START MATERIAL SHOWN
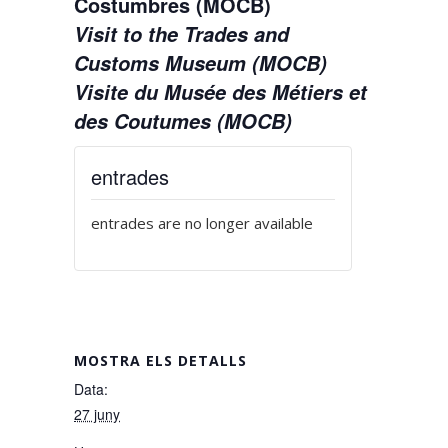
Costumbres (MOCB)
Visit to the Trades and
Customs Museum (MOCB)
Visite du Musée des Métiers et
des Coutumes (MOCB)
entrades
entrades are no longer available
MOSTRA ELS DETALLS
Data:
27 juny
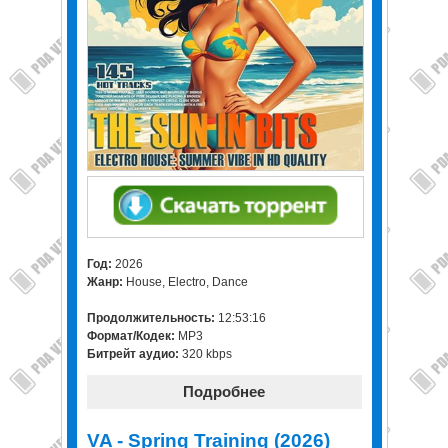
Год:
2026
Жанр:
House, Electro, Dance
Продолжительность:
12:53:16
Формат/Кодек:
MP3
Битрейт аудио:
320 kbps
Подробнее
VA - Spring Training (2026)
END MATERIAL SHOWN
§ **DIRECTIONS**: Without copying any picture, repeat the full listing above word for word.

§ **TASK SOLUTION**:
Costumbres (MOCB)
Visit to the Trades and
Customs Museum (MOCB)
Visite du Musée des Métiers et
des Coutumes (MOCB)
entrades
entrades are no longer available
MOSTRA ELS DETALLS
Data:
27 juny
Год:
2026
Жанр:
House, Electro, Dance
Продолжительность:
12:53:16
Формат/Кодек:
MP3
Битрейт аудио:
320 kbps
Подробнее
VA - Spring Training (2026)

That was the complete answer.